A team of flying robots inspired by animals, capable of building 3D-printed structures while in flight, is presented in a Nature paper. Future aerial robots could provide building support for housing and vital infrastructure in remote or hard to access locations.
Ground-based robots are being developed for onsite construction as they may be safer and more productive than human builders. However, these robots are limited by the maximum height they can operate at and large-scale systems require being plugged into a power supply, which reduces manoeuvrability. Conversely, natural builders — such as wasps, termites and barn swallows — are highly flexible and adaptable when building their habitats with the aid of flight.

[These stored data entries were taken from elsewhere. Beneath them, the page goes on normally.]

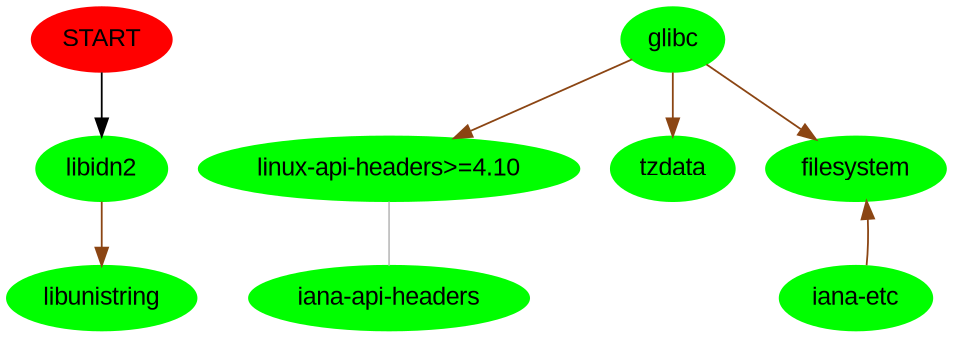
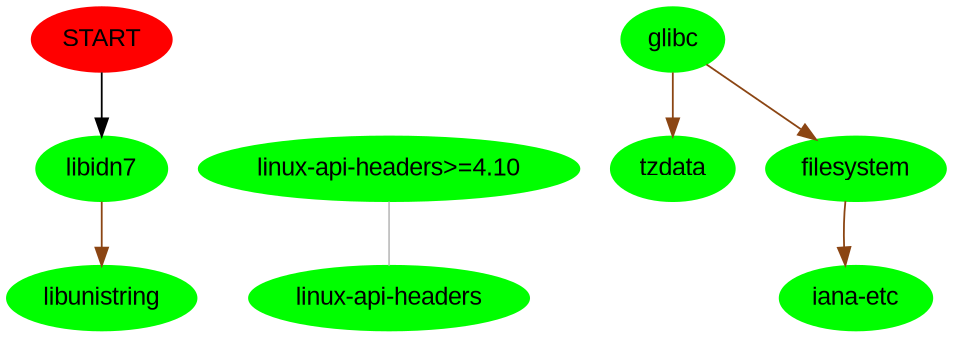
  digraph {
    fontname="Liberation Sans"
    node [color=green fontname="Liberation Sans" style=filled]
    edge [fontname="Liberation Sans" color=chocolate4]
    START [color=red]
-   libidn2
+   libidn2 [label=libidn7]
    libunistring
    glibc
    "linux-api-headers>=4.10"
    tzdata
    filesystem
-   "linux-api-headers" [label="iana-api-headers"]
+   "linux-api-headers"
    "iana-etc"
    START -> libidn2 [color=""]
    libidn2 -> libunistring
-   glibc -> "linux-api-headers>=4.10"
    glibc -> tzdata
    glibc -> filesystem
    "linux-api-headers>=4.10" -> "linux-api-headers" [arrowhead=none color=grey]
-   "iana-etc" -> filesystem
+   filesystem -> "iana-etc"
  }
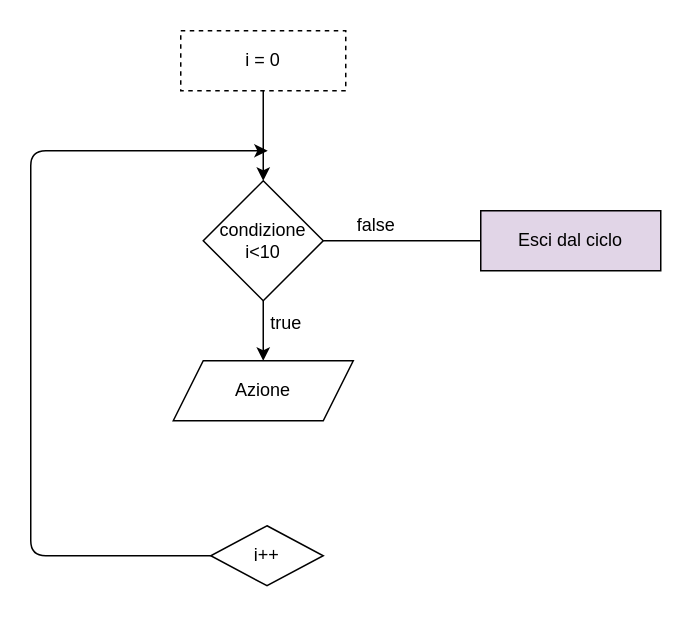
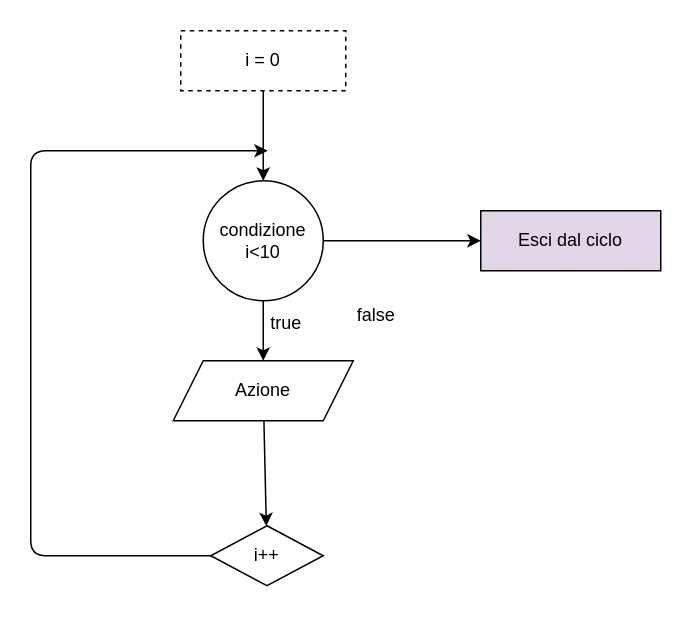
  <mxCell id="0" />
  <mxCell id="1" parent="0" />
  <mxCell id="2" value="" style="edgeStyle=none;html=1;" edge="1" parent="1" source="3" target="6"><mxGeometry relative="1" as="geometry" /></mxCell>
  <mxCell id="3" value="i = 0" style="rounded=0;whiteSpace=wrap;html=1;dashed=1;" vertex="1" parent="1"><mxGeometry x="120" y="20" width="110" height="40" as="geometry" /></mxCell>
  <mxCell id="4" value="" style="edgeStyle=none;html=1;" edge="1" parent="1" source="6" target="8"><mxGeometry relative="1" as="geometry" /></mxCell>
- <mxCell id="5" value="" style="edgeStyle=none;html=1;endArrow=none;" edge="1" parent="1" source="6" target="12"><mxGeometry relative="1" as="geometry" /></mxCell>
- <mxCell id="6" value="condizione&lt;br&gt;i&amp;lt;10" style="rhombus;whiteSpace=wrap;html=1;rounded=0;" vertex="1" parent="1"><mxGeometry x="135" y="120" width="80" height="80" as="geometry" /></mxCell>
+ <mxCell id="5" value="" style="edgeStyle=none;html=1;" edge="1" parent="1" source="6" target="12"><mxGeometry relative="1" as="geometry" /></mxCell>
+ <mxCell id="6" value="condizione&lt;br&gt;i&amp;lt;10" style="ellipse;whiteSpace=wrap;html=1;" vertex="1" parent="1"><mxGeometry x="135" y="120" width="80" height="80" as="geometry" /></mxCell>
+ <mxCell id="7" value="" style="edgeStyle=none;html=1;" edge="1" parent="1" source="8" target="10"><mxGeometry relative="1" as="geometry" /></mxCell>
  <mxCell id="8" value="Azione" style="shape=parallelogram;perimeter=parallelogramPerimeter;whiteSpace=wrap;html=1;fixedSize=1;rounded=0;" vertex="1" parent="1"><mxGeometry x="115" y="240" width="120" height="40" as="geometry" /></mxCell>
  <mxCell id="9" style="edgeStyle=none;html=1;" edge="1" parent="1" source="10"><mxGeometry relative="1" as="geometry"><mxPoint x="178" y="100" as="targetPoint" /><Array as="points"><mxPoint x="20" y="370" /><mxPoint x="20" y="100" /></Array></mxGeometry></mxCell>
  <mxCell id="10" value="i++" style="rhombus;whiteSpace=wrap;html=1;" vertex="1" parent="1"><mxGeometry x="140" y="350" width="75" height="40" as="geometry" /></mxCell>
  <mxCell id="11" value="true" style="text;html=1;align=center;verticalAlign=middle;resizable=0;points=[];autosize=1;strokeColor=none;fillColor=none;" vertex="1" parent="1"><mxGeometry x="170" y="200" width="40" height="30" as="geometry" /></mxCell>
  <mxCell id="12" value="Esci dal ciclo" style="whiteSpace=wrap;html=1;rounded=0;fillColor=#e1d5e7;" vertex="1" parent="1"><mxGeometry x="320" y="140" width="120" height="40" as="geometry" /></mxCell>
- <mxCell id="13" value="false" style="text;html=1;align=center;verticalAlign=middle;resizable=0;points=[];autosize=1;strokeColor=none;fillColor=none;" vertex="1" parent="1"><mxGeometry x="225" y="135" width="50" height="30" as="geometry" /></mxCell>
+ <mxCell id="13" value="false" style="text;html=1;align=center;verticalAlign=middle;resizable=0;points=[];autosize=1;strokeColor=none;fillColor=none;" vertex="1" parent="1"><mxGeometry x="225" y="195" width="50" height="30" as="geometry" /></mxCell>
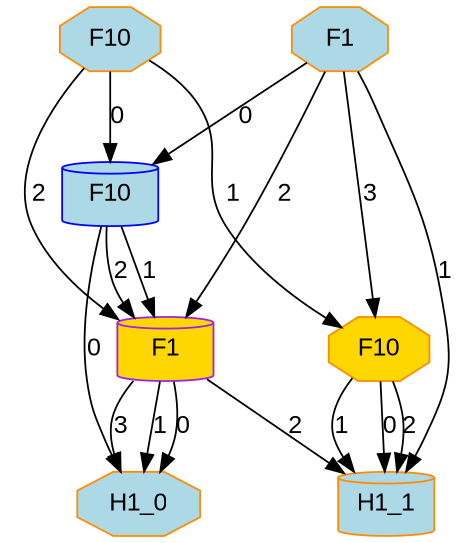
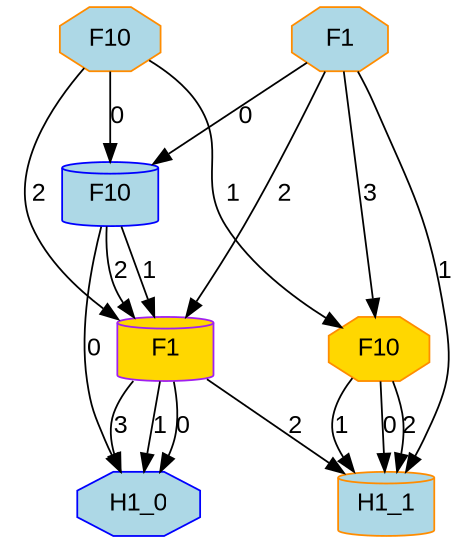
  digraph {
    fontname="Liberation Sans"
    node [style=filled fillcolor=lightblue color=darkorange shape=octagon fontname="Liberation Sans"]
    edge [fontname="Liberation Sans"]
-   n1 [label=H1_0]
+   n1 [label=H1_0 color=blue]
    n2 [label=H1_1 shape=cylinder]
    n3 [label=F1 shape=cylinder fillcolor=gold color=purple]
    n4 [label=F10 shape=cylinder color=blue]
    n5 [label=F10 fillcolor=gold]
    n6 [label=F10]
    n7 [label=F1]
    n3 -> n1 [label=3]
    n3 -> n1 [label=1]
    n3 -> n1 [label=0]
    n3 -> n2 [label=2]
    n4 -> n1 [label=0]
    n4 -> n3 [label=2]
    n4 -> n3 [label=1]
    n5 -> n2 [label=2]
    n5 -> n2 [label=1]
    n5 -> n2 [label=0]
    n6 -> n3 [label=2]
    n6 -> n4 [label=0]
    n6 -> n5 [label=1]
    n7 -> n2 [label=1]
    n7 -> n3 [label=2]
    n7 -> n4 [label=0]
    n7 -> n5 [label=3]
  }
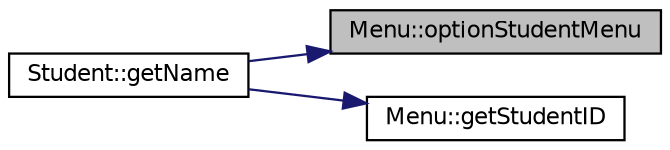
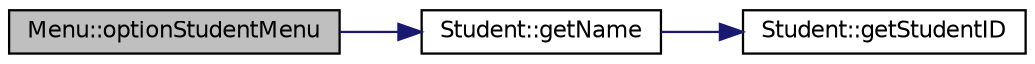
  digraph {
    rankdir=LR
    node [color=black fillcolor=white fontname=Helvetica fontsize=10 shape=record style=filled]
    edge [color=midnightblue fontname=Helvetica fontsize=10 labelfontname=Helvetica labelfontsize=10 style=solid]
    n1 [fillcolor=grey75 fontcolor=black height=0.2 label="Menu::optionStudentMenu" width=0.4]
    n2 [height=0.2 label="Student::getName" width=0.4]
-   n3 [height=0.2 label="Menu::getStudentID" width=0.4]
-   n2 -> n1
+   n3 [height=0.2 label="Student::getStudentID" width=0.4]
+   n1 -> n2
    n2 -> n3
  }
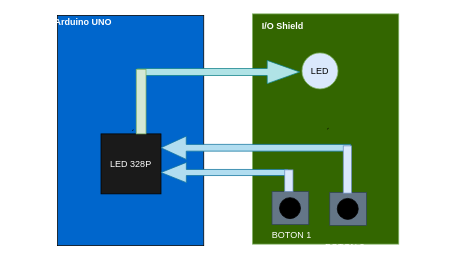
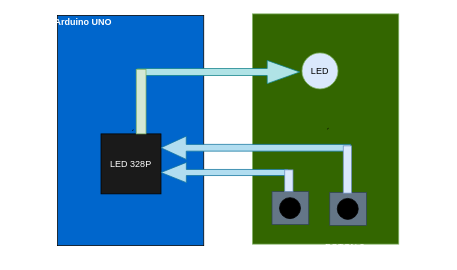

Inspired by natural builders, Mirko Kovac and colleagues designed a new manufacturing method using a group of untethered aerial robots to collectively and autonomously construct 3D structures under human supervision. They developed BuilDrones, to deposit materials, and ScanDrones, to assess the structural quality. The robots constructed proof-of-principle cylinders using foam and cement-like material with heights of 2.05 metres and 0.18 metres, respectively. The structures were built with a high accuracy of 5 mm, which is acceptable within UK building requirements.
The authors suggest that following further development, future aerial robots could help build structures in difficult to access areas, such as hostile locations, areas at great height or remote locations at risk of natural disasters.